Mendol napisał(a):
Daedrael - jak dzialaja zakazy wejscia na stadion bylo wlasnie widac w bydgoszczy.
co to jest 5k grzywny i 120h prac spolecznych? smiech na sali.
jakby dostal 50k grzywny to wtedy mialoby to rece i nogi.
Zakazy stadionowe są przestrzegane tylko, że u nas nie nakłada się permbana na wszystko co możliwe. Masz podział na zakazy wejścia na konkretny stadion, bądź mecze drużyny,
a poza tym można nałożyć na jedne rozgrywki - puchar polski czy mecze ekstraklasy to dwie odmienne sprawy.
Kwestia tego, jak był sformułowany wniosek z zakazem - może się okazać, iż kibol ma zakaz na mecze ligowe i przy euro na te same stadiony może na luzaku sobie przyjść.

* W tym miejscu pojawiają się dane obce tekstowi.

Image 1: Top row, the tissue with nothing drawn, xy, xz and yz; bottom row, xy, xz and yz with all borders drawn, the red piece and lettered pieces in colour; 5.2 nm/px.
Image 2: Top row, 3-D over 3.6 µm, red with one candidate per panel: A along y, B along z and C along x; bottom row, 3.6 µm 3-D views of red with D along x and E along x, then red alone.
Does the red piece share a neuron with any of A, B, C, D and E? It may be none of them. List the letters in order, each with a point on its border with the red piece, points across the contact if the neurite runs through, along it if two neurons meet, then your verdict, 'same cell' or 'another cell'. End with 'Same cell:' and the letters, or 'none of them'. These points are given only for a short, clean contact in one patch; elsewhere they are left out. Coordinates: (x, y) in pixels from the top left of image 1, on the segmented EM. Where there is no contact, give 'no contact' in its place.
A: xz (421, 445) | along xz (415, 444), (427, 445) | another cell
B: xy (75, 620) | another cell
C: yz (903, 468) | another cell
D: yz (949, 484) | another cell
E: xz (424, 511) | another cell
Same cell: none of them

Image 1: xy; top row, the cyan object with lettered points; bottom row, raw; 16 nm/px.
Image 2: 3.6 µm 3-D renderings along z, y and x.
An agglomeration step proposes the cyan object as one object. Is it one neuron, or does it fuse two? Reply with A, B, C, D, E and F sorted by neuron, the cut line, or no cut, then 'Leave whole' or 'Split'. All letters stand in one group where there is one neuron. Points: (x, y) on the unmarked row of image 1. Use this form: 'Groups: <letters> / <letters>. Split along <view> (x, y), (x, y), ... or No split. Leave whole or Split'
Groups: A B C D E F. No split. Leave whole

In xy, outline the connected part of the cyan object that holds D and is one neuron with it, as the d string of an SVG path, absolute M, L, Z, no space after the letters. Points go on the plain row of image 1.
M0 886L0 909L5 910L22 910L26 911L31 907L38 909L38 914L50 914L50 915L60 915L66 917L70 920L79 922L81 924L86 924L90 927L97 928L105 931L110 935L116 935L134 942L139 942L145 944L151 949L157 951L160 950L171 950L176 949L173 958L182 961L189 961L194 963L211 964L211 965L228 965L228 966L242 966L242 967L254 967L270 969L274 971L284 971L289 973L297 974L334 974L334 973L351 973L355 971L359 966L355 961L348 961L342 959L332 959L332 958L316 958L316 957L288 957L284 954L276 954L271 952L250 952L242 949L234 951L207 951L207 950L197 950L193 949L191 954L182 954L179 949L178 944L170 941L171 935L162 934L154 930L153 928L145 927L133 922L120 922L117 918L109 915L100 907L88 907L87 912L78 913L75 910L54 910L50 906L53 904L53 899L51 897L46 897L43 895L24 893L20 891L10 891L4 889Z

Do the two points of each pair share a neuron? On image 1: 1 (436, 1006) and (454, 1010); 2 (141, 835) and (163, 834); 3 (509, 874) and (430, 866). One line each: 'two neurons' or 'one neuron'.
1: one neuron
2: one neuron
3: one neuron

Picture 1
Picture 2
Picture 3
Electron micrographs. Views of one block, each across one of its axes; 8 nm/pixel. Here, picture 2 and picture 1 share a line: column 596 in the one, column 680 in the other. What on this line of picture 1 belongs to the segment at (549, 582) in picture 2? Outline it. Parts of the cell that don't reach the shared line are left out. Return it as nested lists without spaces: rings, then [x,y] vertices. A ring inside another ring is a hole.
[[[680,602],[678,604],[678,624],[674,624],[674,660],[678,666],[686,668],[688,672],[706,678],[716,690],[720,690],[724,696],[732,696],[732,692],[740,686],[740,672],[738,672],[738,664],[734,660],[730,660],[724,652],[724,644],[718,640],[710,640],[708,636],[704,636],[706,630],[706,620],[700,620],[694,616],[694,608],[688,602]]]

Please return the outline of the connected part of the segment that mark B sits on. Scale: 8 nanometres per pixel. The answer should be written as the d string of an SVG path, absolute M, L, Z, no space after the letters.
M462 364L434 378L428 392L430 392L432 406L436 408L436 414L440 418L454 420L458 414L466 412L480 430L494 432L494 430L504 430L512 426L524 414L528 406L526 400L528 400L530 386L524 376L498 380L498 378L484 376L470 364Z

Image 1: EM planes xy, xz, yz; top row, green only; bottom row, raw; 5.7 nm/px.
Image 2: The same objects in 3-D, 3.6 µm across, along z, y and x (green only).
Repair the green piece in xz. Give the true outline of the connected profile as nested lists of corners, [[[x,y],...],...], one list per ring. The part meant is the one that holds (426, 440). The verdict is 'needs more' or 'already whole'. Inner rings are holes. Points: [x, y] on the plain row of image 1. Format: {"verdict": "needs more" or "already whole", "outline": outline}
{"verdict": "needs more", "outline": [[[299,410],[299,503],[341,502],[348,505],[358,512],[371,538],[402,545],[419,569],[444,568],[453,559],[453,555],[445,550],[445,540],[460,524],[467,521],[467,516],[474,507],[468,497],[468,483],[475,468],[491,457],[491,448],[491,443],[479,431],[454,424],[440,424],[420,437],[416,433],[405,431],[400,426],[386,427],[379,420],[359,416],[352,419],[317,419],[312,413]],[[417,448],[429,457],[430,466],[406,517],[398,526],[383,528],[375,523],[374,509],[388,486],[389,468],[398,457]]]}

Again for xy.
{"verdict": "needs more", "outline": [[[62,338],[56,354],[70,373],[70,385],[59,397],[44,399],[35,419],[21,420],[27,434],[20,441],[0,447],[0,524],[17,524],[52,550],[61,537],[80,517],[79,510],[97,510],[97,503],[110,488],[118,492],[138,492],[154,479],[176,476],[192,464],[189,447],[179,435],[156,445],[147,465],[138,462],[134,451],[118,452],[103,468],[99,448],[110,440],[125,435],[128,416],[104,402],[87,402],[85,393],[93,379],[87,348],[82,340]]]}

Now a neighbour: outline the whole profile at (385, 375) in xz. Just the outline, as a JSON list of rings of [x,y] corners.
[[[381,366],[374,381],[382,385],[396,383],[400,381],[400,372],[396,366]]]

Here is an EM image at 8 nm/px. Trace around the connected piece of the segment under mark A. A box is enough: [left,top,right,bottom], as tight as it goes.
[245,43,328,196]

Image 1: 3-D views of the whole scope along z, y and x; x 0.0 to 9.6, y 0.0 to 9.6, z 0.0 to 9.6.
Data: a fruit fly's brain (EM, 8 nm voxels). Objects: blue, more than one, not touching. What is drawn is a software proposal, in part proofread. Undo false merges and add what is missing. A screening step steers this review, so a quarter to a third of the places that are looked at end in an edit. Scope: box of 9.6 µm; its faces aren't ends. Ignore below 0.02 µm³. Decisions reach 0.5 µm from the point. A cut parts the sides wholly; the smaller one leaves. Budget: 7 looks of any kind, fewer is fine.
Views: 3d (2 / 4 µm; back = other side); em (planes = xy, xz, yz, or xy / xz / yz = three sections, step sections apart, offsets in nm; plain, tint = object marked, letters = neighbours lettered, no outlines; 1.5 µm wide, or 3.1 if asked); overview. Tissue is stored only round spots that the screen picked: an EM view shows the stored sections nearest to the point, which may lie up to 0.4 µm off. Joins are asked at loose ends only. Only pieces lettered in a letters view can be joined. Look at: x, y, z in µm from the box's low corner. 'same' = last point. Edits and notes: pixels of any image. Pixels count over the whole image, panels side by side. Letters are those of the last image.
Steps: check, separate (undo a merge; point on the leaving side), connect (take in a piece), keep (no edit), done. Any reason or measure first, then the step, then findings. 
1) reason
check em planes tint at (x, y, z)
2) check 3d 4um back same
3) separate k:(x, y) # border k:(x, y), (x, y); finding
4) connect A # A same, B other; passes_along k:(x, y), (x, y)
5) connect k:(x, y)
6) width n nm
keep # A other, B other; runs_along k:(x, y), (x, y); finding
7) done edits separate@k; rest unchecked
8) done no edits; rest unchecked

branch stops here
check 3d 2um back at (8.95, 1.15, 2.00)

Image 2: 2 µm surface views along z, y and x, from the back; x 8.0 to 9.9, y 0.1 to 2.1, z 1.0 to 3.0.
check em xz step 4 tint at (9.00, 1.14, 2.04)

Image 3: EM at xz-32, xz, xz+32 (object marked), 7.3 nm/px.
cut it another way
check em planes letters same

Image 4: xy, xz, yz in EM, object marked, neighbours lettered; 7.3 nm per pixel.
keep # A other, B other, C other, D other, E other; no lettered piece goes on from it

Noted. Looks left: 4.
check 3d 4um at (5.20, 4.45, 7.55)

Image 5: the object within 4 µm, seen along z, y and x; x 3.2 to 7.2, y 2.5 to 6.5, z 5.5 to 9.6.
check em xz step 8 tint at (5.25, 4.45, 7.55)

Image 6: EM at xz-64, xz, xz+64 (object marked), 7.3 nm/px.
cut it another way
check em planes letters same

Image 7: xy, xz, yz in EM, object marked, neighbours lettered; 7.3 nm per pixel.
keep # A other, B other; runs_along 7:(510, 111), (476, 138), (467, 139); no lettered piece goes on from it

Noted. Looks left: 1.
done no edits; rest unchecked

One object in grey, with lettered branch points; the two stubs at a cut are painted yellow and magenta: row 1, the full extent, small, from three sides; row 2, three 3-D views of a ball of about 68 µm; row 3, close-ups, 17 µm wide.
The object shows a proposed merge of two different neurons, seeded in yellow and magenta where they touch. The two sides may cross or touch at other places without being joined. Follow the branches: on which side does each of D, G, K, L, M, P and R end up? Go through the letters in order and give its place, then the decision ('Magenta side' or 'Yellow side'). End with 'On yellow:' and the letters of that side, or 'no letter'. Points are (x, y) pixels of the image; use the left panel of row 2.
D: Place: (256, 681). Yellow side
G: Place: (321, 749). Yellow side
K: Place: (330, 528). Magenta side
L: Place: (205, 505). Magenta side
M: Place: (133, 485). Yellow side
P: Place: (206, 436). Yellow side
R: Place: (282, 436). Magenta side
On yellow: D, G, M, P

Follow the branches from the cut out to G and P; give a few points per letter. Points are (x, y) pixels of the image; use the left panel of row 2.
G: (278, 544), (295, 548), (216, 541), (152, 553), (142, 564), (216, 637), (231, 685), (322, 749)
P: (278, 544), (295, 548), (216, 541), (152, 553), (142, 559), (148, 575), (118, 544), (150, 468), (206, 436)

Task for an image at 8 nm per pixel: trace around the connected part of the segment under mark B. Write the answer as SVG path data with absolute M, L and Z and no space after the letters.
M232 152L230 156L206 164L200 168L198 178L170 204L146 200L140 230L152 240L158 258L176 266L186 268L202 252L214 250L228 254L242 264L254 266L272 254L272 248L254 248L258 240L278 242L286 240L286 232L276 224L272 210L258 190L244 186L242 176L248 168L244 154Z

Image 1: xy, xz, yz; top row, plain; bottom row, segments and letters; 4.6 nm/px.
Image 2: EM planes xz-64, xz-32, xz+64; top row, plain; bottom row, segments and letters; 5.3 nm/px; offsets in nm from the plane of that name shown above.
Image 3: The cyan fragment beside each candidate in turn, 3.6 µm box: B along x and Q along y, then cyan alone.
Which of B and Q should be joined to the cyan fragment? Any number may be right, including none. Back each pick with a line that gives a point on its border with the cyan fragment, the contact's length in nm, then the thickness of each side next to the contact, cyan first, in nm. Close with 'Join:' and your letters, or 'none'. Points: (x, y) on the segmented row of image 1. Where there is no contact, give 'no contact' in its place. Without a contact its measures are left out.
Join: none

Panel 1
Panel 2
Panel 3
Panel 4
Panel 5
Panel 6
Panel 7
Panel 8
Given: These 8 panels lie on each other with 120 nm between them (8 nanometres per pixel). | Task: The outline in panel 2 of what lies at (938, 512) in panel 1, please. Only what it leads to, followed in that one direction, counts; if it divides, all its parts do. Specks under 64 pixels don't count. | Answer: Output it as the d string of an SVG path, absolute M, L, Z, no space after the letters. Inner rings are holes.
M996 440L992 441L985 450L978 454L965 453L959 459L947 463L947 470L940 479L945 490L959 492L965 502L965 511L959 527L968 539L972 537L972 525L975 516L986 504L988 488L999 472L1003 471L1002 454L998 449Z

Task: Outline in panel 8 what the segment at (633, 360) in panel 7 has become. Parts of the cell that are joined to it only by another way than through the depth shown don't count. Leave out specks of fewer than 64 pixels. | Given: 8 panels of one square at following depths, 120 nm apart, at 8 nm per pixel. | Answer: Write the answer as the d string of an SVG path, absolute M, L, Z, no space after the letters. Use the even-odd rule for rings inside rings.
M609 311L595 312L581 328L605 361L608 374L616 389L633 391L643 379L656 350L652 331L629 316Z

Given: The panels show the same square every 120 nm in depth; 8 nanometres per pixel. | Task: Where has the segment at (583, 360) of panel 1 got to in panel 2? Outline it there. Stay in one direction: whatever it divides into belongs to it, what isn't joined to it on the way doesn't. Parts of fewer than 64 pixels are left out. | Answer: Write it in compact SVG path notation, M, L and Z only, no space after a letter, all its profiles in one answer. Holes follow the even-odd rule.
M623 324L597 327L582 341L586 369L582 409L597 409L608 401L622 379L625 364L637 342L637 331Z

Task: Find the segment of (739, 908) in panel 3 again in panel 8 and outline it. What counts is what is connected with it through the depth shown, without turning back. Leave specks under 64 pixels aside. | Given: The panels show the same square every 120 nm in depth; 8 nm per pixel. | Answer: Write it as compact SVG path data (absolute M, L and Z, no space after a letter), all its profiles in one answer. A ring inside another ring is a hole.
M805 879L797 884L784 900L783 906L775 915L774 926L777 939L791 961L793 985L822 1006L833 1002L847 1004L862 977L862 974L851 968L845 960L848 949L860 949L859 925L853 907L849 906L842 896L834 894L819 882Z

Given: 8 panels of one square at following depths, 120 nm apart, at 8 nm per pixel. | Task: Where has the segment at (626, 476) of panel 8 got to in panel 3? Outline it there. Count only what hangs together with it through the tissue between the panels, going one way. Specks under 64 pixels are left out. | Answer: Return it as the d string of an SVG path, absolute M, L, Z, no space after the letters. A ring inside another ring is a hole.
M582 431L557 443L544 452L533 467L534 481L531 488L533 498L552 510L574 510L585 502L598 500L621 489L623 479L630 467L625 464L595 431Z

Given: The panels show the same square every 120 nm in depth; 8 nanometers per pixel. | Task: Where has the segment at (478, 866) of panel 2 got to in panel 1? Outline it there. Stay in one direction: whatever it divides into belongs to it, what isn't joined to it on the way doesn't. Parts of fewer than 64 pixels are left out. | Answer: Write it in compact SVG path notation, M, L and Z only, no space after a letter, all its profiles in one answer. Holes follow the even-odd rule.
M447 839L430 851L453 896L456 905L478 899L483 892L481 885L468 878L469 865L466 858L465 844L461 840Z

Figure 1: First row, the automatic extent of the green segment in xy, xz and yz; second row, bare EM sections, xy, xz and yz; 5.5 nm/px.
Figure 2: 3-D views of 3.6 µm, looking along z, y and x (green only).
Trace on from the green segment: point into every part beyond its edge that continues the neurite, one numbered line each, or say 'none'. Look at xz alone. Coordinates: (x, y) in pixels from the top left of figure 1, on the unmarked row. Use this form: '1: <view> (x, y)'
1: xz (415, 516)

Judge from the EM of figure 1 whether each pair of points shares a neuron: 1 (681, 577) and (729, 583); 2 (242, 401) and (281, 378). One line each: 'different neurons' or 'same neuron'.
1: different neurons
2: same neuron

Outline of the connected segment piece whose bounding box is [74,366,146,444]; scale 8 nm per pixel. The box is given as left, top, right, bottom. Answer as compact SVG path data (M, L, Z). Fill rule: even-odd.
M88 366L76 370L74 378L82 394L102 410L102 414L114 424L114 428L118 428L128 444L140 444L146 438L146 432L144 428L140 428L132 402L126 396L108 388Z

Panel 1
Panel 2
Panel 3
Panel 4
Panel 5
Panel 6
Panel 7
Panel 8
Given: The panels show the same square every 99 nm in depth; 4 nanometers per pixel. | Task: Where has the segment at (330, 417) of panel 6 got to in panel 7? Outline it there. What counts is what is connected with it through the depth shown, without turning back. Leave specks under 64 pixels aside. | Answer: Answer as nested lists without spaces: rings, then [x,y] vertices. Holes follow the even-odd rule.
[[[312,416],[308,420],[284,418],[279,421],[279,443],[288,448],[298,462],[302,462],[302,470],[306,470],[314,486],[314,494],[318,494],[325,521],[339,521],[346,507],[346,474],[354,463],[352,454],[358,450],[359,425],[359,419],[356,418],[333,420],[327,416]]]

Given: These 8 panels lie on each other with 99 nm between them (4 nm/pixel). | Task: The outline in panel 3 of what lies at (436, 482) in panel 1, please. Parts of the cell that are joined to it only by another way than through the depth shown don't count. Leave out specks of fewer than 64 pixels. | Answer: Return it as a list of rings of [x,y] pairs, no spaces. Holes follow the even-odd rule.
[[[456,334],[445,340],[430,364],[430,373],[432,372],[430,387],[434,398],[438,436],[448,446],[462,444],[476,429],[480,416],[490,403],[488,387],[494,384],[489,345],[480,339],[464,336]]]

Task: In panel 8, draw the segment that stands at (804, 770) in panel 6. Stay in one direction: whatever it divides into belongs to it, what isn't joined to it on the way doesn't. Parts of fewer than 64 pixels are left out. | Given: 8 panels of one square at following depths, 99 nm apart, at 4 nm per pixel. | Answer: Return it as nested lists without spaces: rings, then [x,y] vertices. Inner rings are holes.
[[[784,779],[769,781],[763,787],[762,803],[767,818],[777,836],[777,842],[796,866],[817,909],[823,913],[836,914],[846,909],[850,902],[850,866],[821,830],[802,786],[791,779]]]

Zależy z jakiej strony patrzeć na te 5k. Nie masz taryfikatora kar, tak jak w kodeksie drogowym, więc z jednej strony 5k za rzucenie srajtaśmą/obraźliwy transparent to dużo.
Ale z drugiej za rozkurwienie stadionu i godzinną burdę masz taką samą karę.
White Trox napisał(a):
Nie wiem jak w innych miastach, ale np. w Poznaniu jak działają zakazy stadionowe to chyba każdy miejscowy wie. Stadionem zarządzają kibice zaczynając od kiełbasek po ochronę (to pewnie też jakiś podmiot utworzony przez wiarę Lecha nawiasem mówiąc jacyś licealiści i laski tipsowane w kamizelkach).
Poznań to jest wyjątek. Jak nowe władze przejmowały klub to miały na starcie tylko dwa wyjścia: opłacać 'spokój' na stadionach albo iść na świętą wojnę. Że wybrali pierwszą opcję to już tylko ich wina. W Warszawie to tak nie wygląda.